• Work to complete: What you return should be the lines from the one with "right front paw: (217, 584)" through the one with "right knee: (1230, 685)" in the data below, reproduced exactly with both ends, and no pictures at all.
Available records Block Start
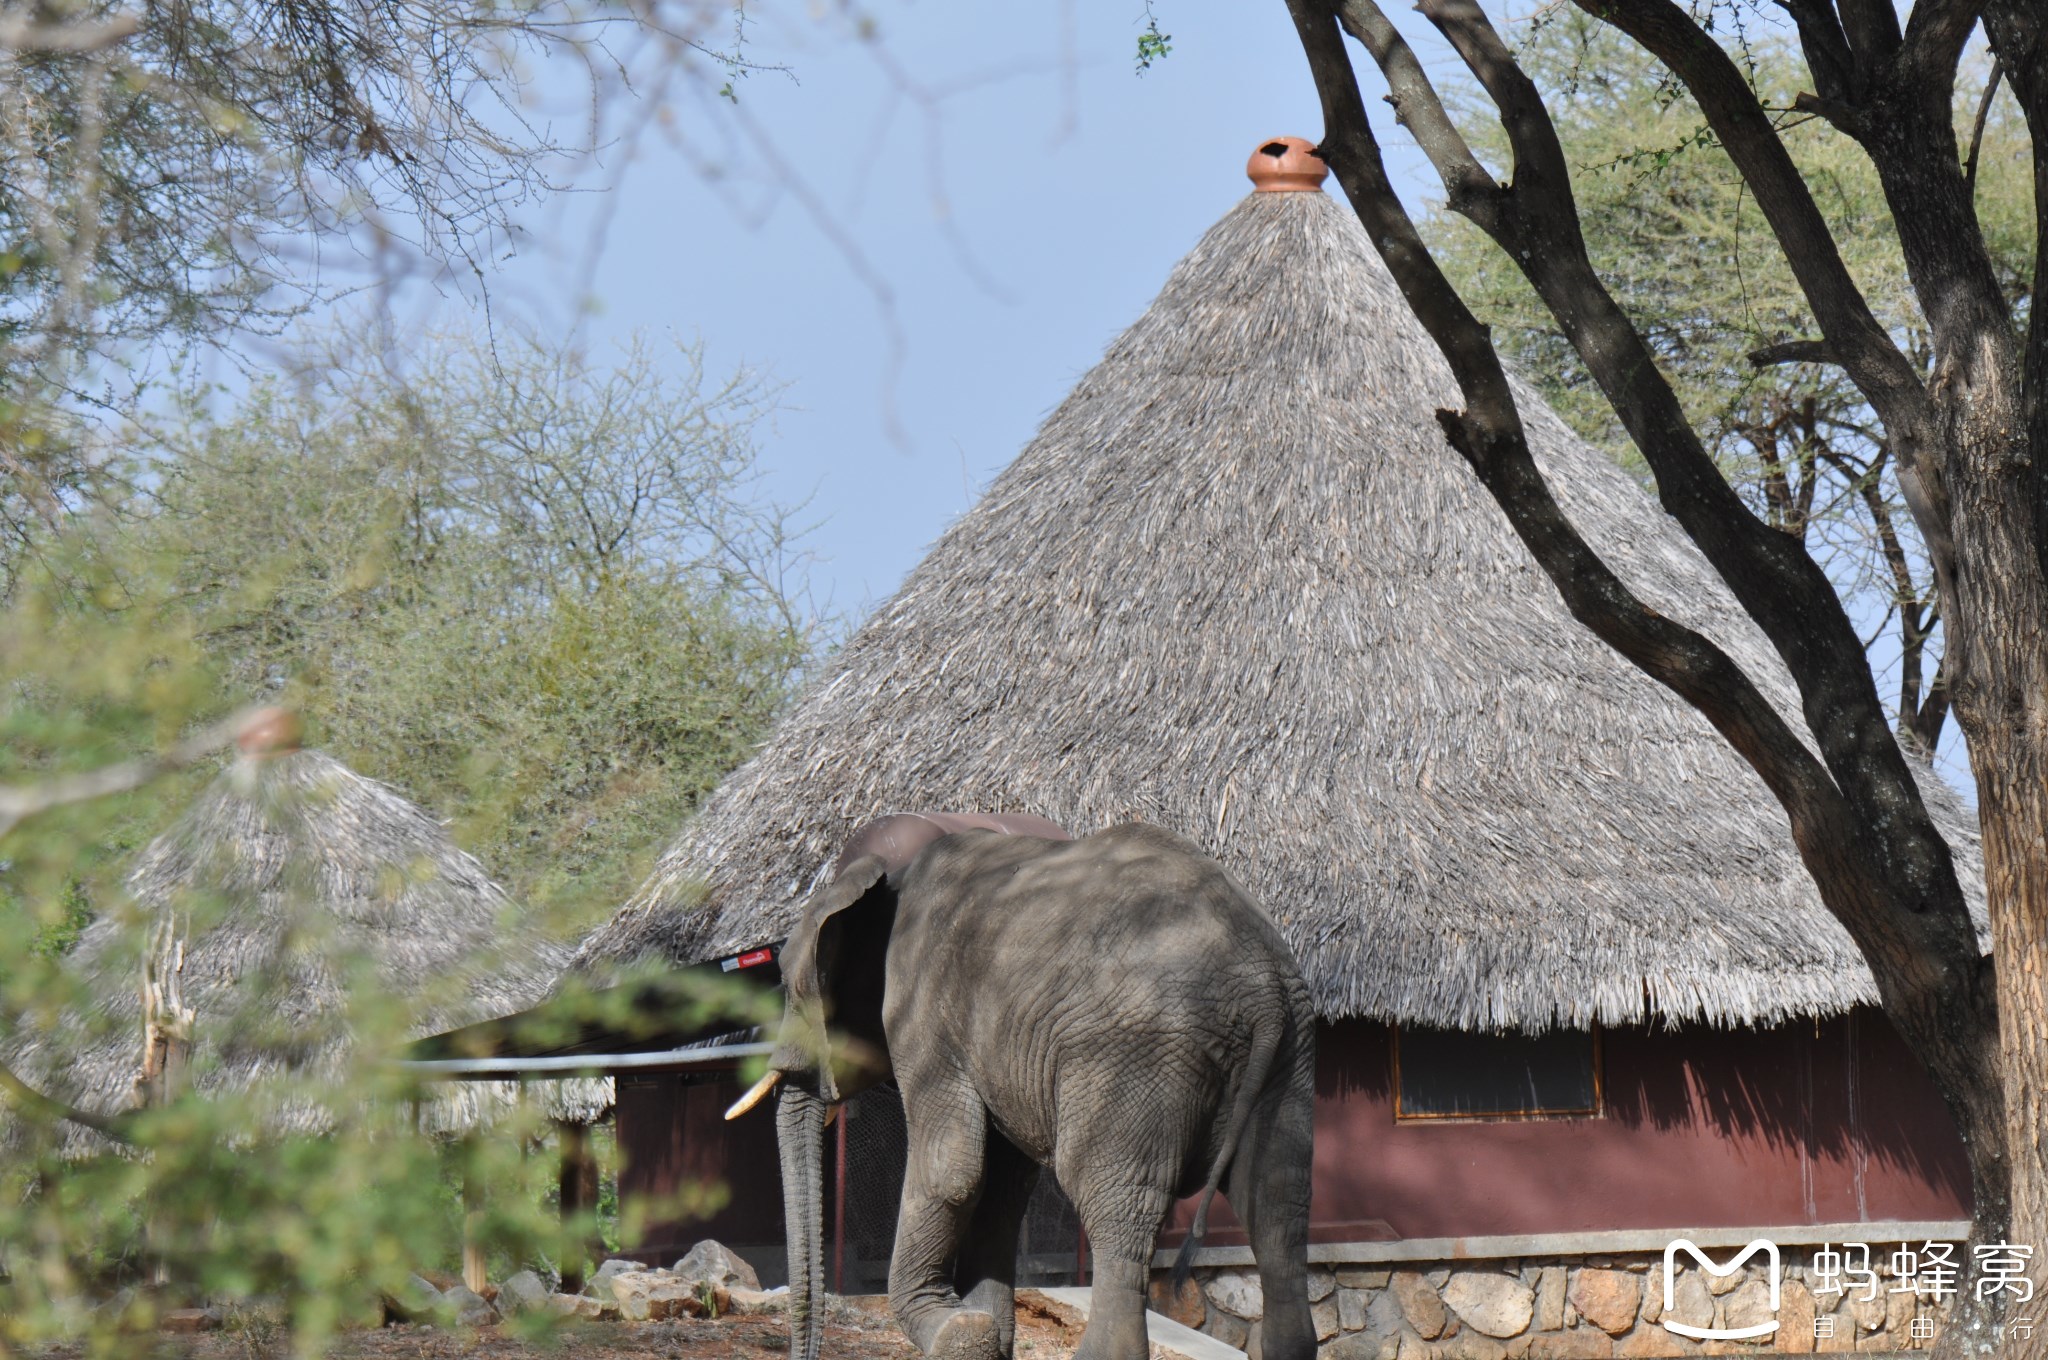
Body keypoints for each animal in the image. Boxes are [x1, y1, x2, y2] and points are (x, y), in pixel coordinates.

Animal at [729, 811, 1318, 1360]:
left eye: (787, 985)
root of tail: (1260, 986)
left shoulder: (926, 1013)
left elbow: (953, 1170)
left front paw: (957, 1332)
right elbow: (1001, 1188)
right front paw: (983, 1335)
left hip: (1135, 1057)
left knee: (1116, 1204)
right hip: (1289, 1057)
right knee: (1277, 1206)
Available records Block End
Available records Block Start
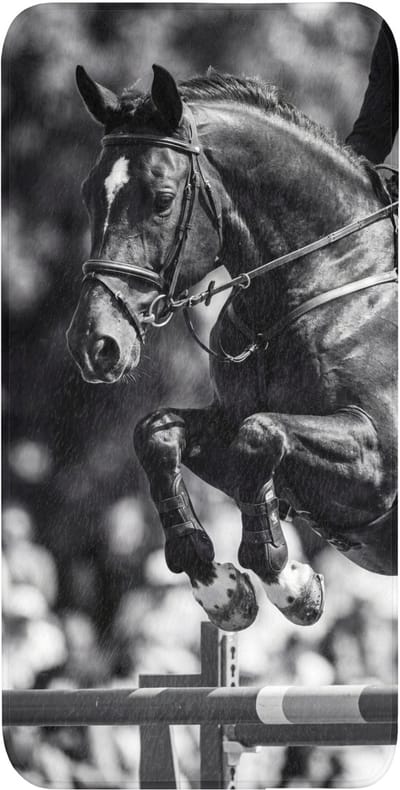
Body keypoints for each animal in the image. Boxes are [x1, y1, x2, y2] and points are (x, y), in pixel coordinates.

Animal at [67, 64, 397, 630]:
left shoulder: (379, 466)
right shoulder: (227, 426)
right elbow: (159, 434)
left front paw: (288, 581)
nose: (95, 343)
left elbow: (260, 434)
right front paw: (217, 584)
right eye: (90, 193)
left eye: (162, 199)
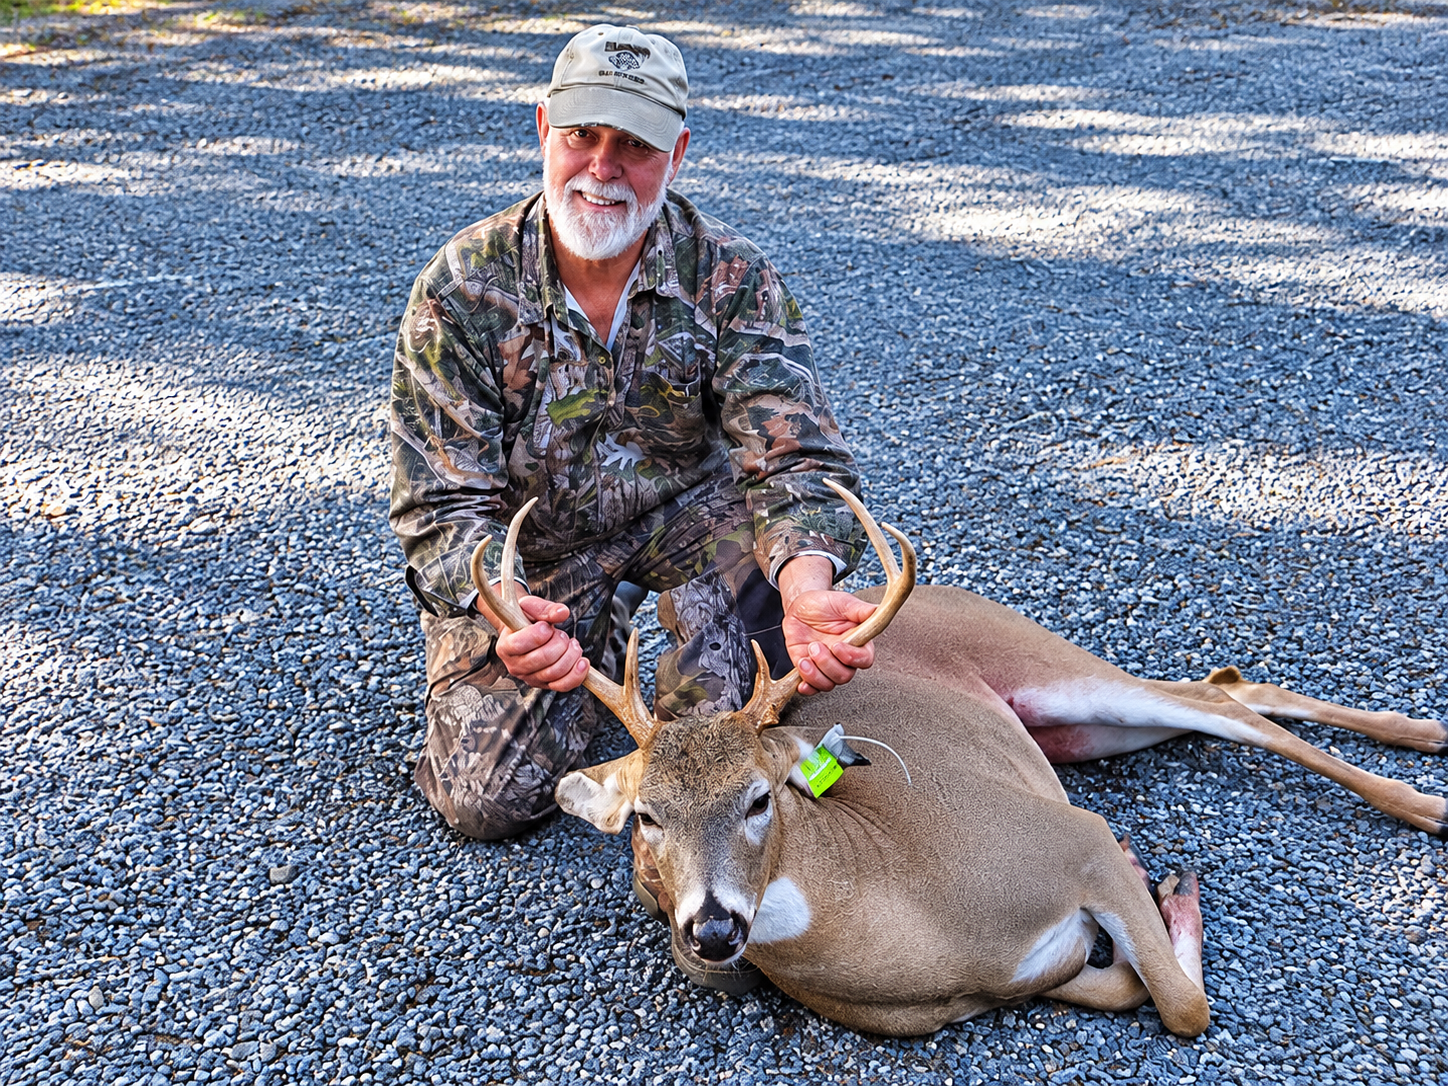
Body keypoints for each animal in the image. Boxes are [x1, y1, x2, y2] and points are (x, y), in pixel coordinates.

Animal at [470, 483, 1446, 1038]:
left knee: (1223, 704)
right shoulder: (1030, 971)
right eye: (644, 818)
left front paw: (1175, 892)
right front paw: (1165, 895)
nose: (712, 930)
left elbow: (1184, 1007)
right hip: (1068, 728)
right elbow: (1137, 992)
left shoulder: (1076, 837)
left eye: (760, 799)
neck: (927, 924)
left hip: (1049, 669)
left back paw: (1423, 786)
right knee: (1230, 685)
Available records Block End
Available records Block Start
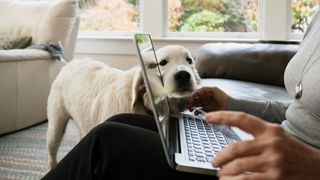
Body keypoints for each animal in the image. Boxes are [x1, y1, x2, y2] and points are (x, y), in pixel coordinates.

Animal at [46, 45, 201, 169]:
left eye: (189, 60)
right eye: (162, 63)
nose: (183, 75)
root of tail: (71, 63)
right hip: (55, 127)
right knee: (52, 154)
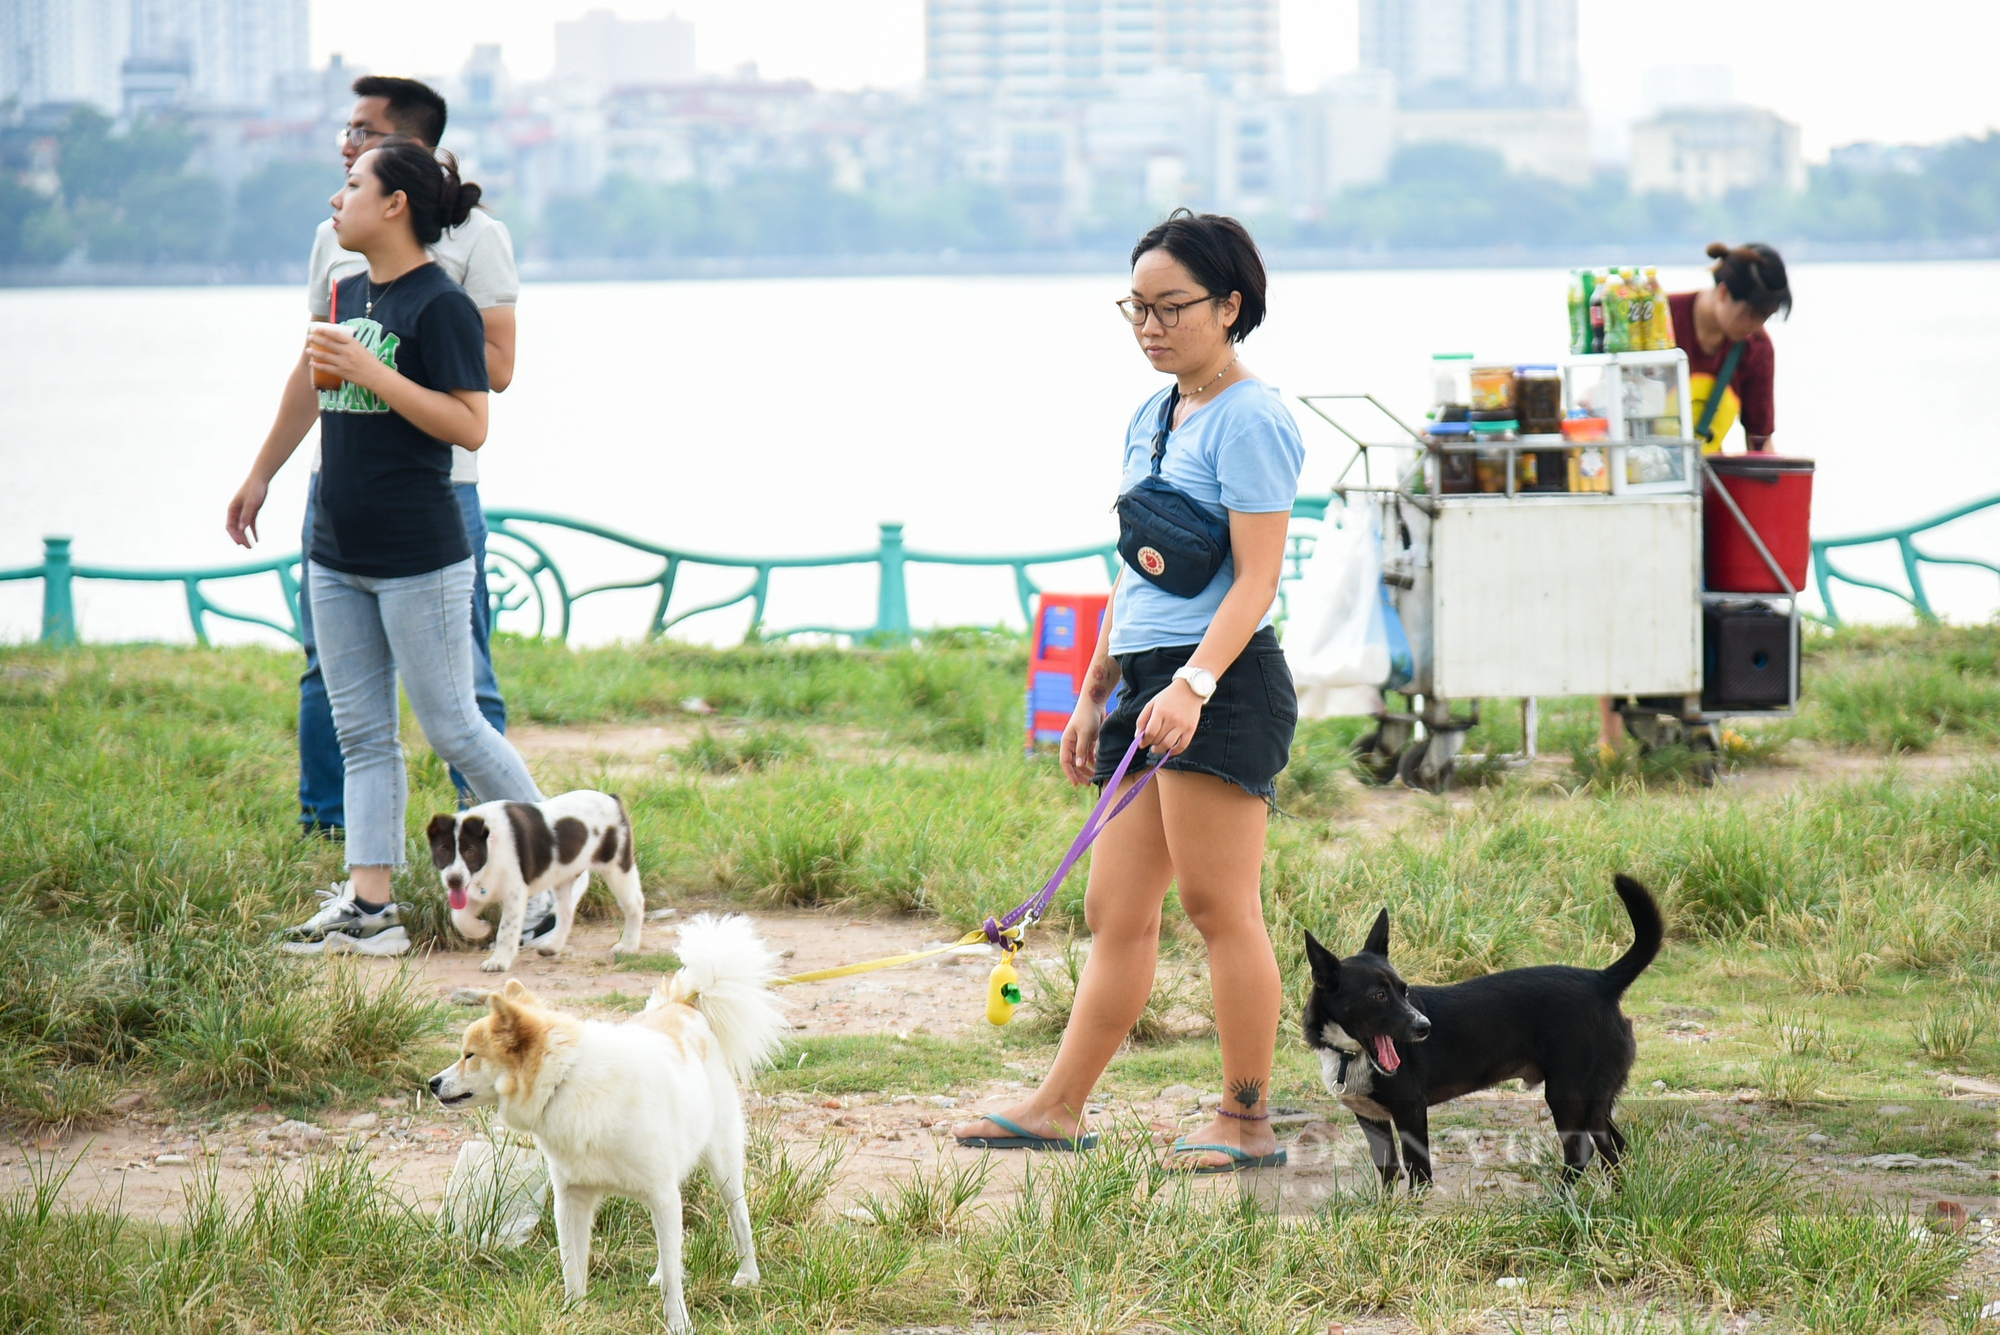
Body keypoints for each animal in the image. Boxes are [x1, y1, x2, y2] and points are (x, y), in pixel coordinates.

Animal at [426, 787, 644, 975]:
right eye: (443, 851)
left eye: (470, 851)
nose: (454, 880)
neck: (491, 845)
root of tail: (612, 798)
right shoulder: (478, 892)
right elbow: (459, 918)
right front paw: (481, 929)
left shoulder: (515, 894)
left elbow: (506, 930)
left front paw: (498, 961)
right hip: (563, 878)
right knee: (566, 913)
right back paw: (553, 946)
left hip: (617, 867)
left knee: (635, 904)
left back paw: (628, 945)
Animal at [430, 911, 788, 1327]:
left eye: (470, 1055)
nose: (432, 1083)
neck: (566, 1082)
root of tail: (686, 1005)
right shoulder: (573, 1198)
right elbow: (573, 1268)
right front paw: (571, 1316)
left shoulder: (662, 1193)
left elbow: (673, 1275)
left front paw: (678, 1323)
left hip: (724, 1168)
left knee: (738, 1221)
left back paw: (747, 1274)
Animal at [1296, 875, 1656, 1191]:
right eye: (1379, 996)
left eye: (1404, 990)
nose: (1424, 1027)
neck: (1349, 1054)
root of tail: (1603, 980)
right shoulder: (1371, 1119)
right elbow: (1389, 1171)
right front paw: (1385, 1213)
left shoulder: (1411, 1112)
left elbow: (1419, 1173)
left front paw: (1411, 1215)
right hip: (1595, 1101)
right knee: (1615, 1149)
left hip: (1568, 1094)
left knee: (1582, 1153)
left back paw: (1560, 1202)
Available records Block End
• Output:
right front paw: (217, 584)
right eye: (90, 193)
left eye: (162, 199)
Body keypoints for each animal in the image. Boxes are [x1, y1, x2, y2] and points are (x, y), in pixel coordinates.

Animal at [470, 483, 1446, 1038]:
left knee: (1223, 704)
right shoulder: (1030, 971)
right eye: (644, 818)
left front paw: (1175, 892)
right front paw: (1165, 895)
nose: (712, 930)
left elbow: (1184, 1007)
right hip: (1068, 728)
right elbow: (1137, 992)
left shoulder: (1076, 837)
left eye: (760, 799)
neck: (927, 924)
left hip: (1049, 669)
left back paw: (1423, 786)
right knee: (1230, 685)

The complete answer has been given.